Just sitting and thinking and drinking away the pain.

 

Broken Dreams are me

Broken dreams are everything

Broken Dreams are what I have to feel

Broken Dreams are me

 

She left me the day I died inside a misery

Never saw the signs, never saw the sweetless goodbye

Shifting around here, feeling so lonely

I never thought I would be sitting here passed on the floor

But my mind keeps dragging me down into despair

Never again to breath the lifeless mentions of her

 

Broken Dreams are me

Broken dreams are everything

Broken Dreams are what I have to feel

Broken Dreams are me

 

Final laps of my mind shows the end of me

Having nothing left I sit here and cry

Broken selfless and useless to the world

Never want to see the sunlight again

Because broken dreams are me

When the curtains rise on the show called life, when does the act really begin? Or do the clowns come out for a warm up act because life is meant to be a comedy? Hilarious actions sent down to the unforgotten angels living in this pond scum of a place called home. They sit upon their thorny chairs waiting for the day when the blood stops flowing and the world becomes dark.
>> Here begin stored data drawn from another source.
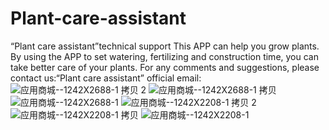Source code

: # Plant-care-assistant
“Plant care assistant”technical support
This APP can help you grow plants. By using the APP to set watering, fertilizing and construction time, you can take better care of your plants.
For any comments and suggestions, please contact us:“Plant care assistant” official email:
![应用商城--1242X2688-1 拷贝 2](https://user-images.githubusercontent.com/66453629/143517135-3f5a8cc1-e5e6-4081-be48-353ba9f00440.png)
![应用商城--1242X2688-1 拷贝](https://user-images.githubusercontent.com/66453629/143517140-d5a365bb-0b31-41e0-bbcd-722bcd3e709d.png)
![应用商城--1242X2688-1](https://user-images.githubusercontent.com/66453629/143517143-0d4440bc-1e7f-4827-817a-9503d738b92b.png)
![应用商城--1242X2208-1 拷贝 2](https://user-images.githubusercontent.com/66453629/143517146-4346d8be-de80-4c27-b9c1-a484fa7fbdfc.png)
![应用商城--1242X2208-1 拷贝](https://user-images.githubusercontent.com/66453629/143517149-c4af30c4-770d-4eac-82e1-c4e97e94bd6b.png)
![应用商城--1242X2208-1](https://user-images.githubusercontent.com/66453629/143517151-b4473b9e-508b-429d-9fa9-84ba393cbc66.png)
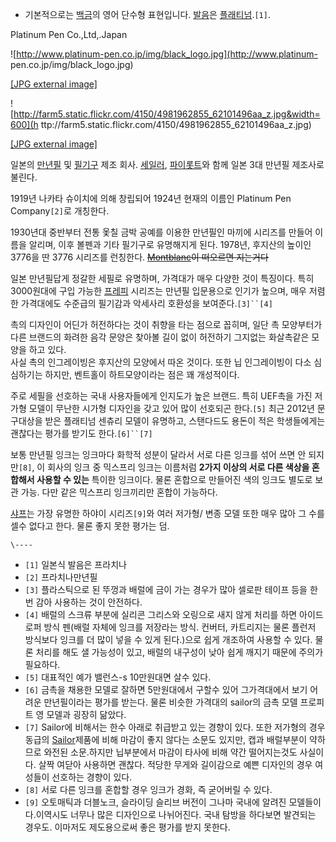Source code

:   * 기본적으로는 [백금](%EB%B0%B1%EA%B8%88.md)의 영어 단수형 표현입니다. [발음](%EB%B0%9C%EC%9D%8C.md)은 [플래티넘](%ED%94%8C%EB%9E%98%ED%8B%B0%EB%84%98.md).`[1]`.  

Platinum Pen Co.,Ltd,.Japan  

![http://www.platinum-pen.co.jp/img/black_logo.jpg](http://www.platinum-
pen.co.jp/img/black_logo.jpg)

[[JPG external image]](http://www.platinum-pen.co.jp/img/black_logo.jpg)

  

![http://farm5.static.flickr.com/4150/4981962855_62101496aa_z.jpg&width=600](h
ttp://farm5.static.flickr.com/4150/4981962855_62101496aa_z.jpg)

[[JPG external
image]](http://farm5.static.flickr.com/4150/4981962855_62101496aa_z.jpg)

  
일본의 [만년필](%EB%A7%8C%EB%85%84%ED%95%84.md) 및
[필기구](%ED%95%84%EA%B8%B0%EA%B5%AC.md) 제조 회사. [세일러](Sailor.md),
[파이롯트](%ED%8C%8C%EC%9D%B4%EB%A1%AF%ED%8A%B8.md)와 함께 일본 3대 만년필 제조사로 불린다.

1919년 나카타 슈이치에 의해 창립되어 1924년 현재의 이름인 Platinum Pen Company`[2]`로 개칭한다.

1930년대 중반부터 전통 옻칠 금박 공예를 이용한 만년필인 마끼에 시리즈를 만들어 이름을 알리며, 이후 볼펜과 기타 필기구로 유명해지게
된다. 1978년, 후지산의 높이인 3776을 딴 3776 시리즈를 런칭한다. <del>[Montblanc](Montblanc.md)이
떠오르면 지는거다</del>

일본 만년필답게 정갈한 세필로 유명하며, 가격대가 매우 다양한 것이 특징이다. 특히 3000원대에 구입 가능한
[프레피](%ED%94%84%EB%A0%88%ED%94%BC.md) 시리즈는 만년필 입문용으로 인기가 높으며, 매우 저렴한 가격대에도
수준급의 필기감과 악세사리 호환성을 보여준다.`[3]``[4]`

촉의 디자인이 어딘가 허전하다는 것이 취향을 타는 점으로 꼽히며, 일단 촉 모양부터가 다른 브랜드의 화려한 음각 문양은 찾아볼 길이 없이
허전하기 그지없는 화살촉같은 모양을 하고 있다.  
사실 촉의 인그레이빙은 후지산의 모양에서 따온 것이다. 또한 닙 인그레이빙이 다소 심심하기는 하지만, 벤트홀이 하트모양이라는 점은 꽤
개성적이다.

주로 세필을 선호하는 국내 사용자들에게 인지도가 높은 브랜드. 특히 UEF촉을 가진 저가형 모델이 무난한 시가형 디자인을 갖고 있어 많이
선호되곤 한다.`[5]` 최근 2012년 문구대상을 받은 플래티넘 센츄리 모델이 유명하고, 스탠다드도 용돈이 적은 학생들에게는 괜찮다는
평가를 받기도 한다.`[6]``[7]`

보통 만년필 잉크는 잉크마다 화학적 성분이 달라서 서로 다른 잉크를 섞어 쓰면 안 되지만`[8]`, 이 회사의 잉크 중 믹스프리 잉크는
이름처럼 **2가지 이상의 서로 다른 색상을 혼합해서 사용할 수 있는** 특이한 잉크이다. 물론 혼합으로 만들어진 색의 잉크도 별도로 보관
가능. 다만 같은 믹스프리 잉크끼리만 혼합이 가능하다.

[샤프](%EC%83%A4%ED%94%84.md)는 가장 유명한 하야이 시리즈`[9]`와 여러 저가형/ 변종 모델 또한 매우 많아 그
수를 셀수 없다고 한다. 물론 좋지 못한 평가는 덤.

`\----`

  * `[1]` 일본식 발음은 프라치나
  * `[2]` 프라치나만년필
  * `[3]` 플라스틱으로 된 뚜껑과 배럴에 금이 가는 경우가 많아 셀로판 테이프 등을 한 번 감아 사용하는 것이 안전하다.
  * `[4]` 배럴의 스크류 부분에 실리콘 그리스와 오링으로 새지 않게 처리를 하면 아이드로퍼 방식 펜(배럴 자체에 잉크를 저장라는 방식. 컨버터, 카트리지는 물론 플런저 방식보다 잉크를 더 많이 넣을 수 있게 된다.)으로 쉽게 개조하여 사용할 수 있다. 물론 처리를 해도 샐 가능성이 있고, 배럴의 내구성이 낮아 쉽게 깨지기 때문에 주의가 필요하다.
  * `[5]` 대표적인 예가 밸런스-s 10만원대면 살수 있다. 
  * `[6]` 금촉을 채용한 모델로 잘하면 5만원대에서 구할수 있어 그가격대에서 보기 어려운 만년필이라는 평가를 받는다. 물론 비슷한 가격대의 sailor의 금촉 모델 프로피트 영 모델과 굉장히 닮았다.
  * `[7]` Sailor에 비해서는 한수 아래로 취급받고 있는 경향이 있다. 또한 저가형의 경우 동급의 [Sailor](Sailor.md)제품에 비해 마감이 좋지 않다는 소문도 있지만, 캡과 배럴부분이 약하므로 와전된 소문.하지만 닙부분에서 마감이 타사에 비해 약간 떨어지는것도 사실이다. 살짝 여닫아 사용하면 괜찮다. 적당한 무게와 길이감으로 예쁜 디자인의 경우 여성들이 선호하는 경향이 있다.
  * `[8]` 서로 다른 잉크를 혼합할 경우 잉크가 경화, 즉 굳어버릴 수 있다.
  * `[9]` 오토매틱과 더블노크, 슬라이딩 슬리브 버전이 그나마 국내에 알려진 모델들이다.이역시도 너무나 많은 디자인으로 나뉘어진다. 국내 탐방을 하다보면 발견되는 경우도. 이마저도 제도용으로써 좋은 평가를 받지 못한다.

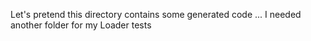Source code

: Let's pretend this directory contains some generated code ... I needed another folder for my Loader tests
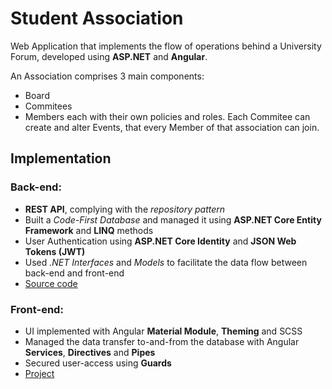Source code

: # Student Association

Web Application that implements the flow of operations behind a University Forum, developed using **ASP.NET** and **Angular**.

An Association comprises 3 main components:
- Board
- Commitees
- Members
each with their own policies and roles.
Each Commitee can create and alter Events, that every Member of that association can join.


## Implementation

### Back-end:
  - **REST API**, complying with the *repository pattern*
  - Built a *Code-First Database* and managed it using **ASP.NET Core Entity Framework** and **LINQ** methods
  - User Authentication using **ASP.NET Core Identity** and **JSON Web Tokens (JWT)**
  - Used *.NET Interfaces* and *Models* to facilitate the data flow between back-end and front-end
  - [Source code](https://github.com/ggruia/FE-Avansat/tree/main/StudentAssociationAPI)
### Front-end:
  - UI implemented with Angular **Material Module**, **Theming** and SCSS
  - Managed the data transfer to-and-from the database with Angular **Services**, **Directives** and **Pipes**
  - Secured user-access using **Guards**
  - [Project](https://github.com/ggruia/FE-Avansat/tree/main/StudentAssociation)
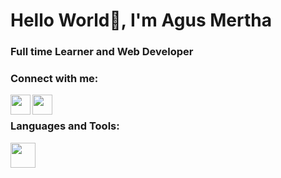 <h1>Hello World👋, I'm Agus Mertha</h1>
<h3>Full time Learner and Web Developer</h3>

<h3 align="left">Connect with me:</h3>
<a href="https://www.instagram.com/agusmertha_">
  <img height="32" width="32" align="left" src="https://cdn.jsdelivr.net/npm/simple-icons@v7/icons/instagram.svg"/>
</a>
<a href="https://www.facebook.com/agus.mertha/">
  <img height="32" width="32" align="left" src="https://cdn.jsdelivr.net/npm/simple-icons@v7/icons/facebook.svg"/>
</a>

<br/>

<h3 align="left">Languages and Tools:</h3>
<p align="left">
  <img src="https://cdn.jsdelivr.net/gh/devicons/devicon/icons/laravel/laravel-plain.svg" width="40" height="40"/>        
</p>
But in those days a single celled life form can come up and overthrow powerful creatures no one knew existed. But in the end everything is a fucked up mess and no janitor to clean it up.

When the walls of lies come tumbling down and the fortress of frailty becomes unclear, what do the soldiers of hatred do? They stand on their heels and lick their lips for the waiting slaughter about to ensue. Swords raise to the hilt and shields held high to protect.

 

Life is a game. A challenge. When you fall of the horse, your said to get back up and dust ourself off and climb back up. But what if you fall off the horse and the horse falls over dead? Are you dead? Or are you screwed because nothing more of the horse can happen? Frail words collapse upon human ears like raindrops in a gentl breeze. Frail and deliccate is the human psych.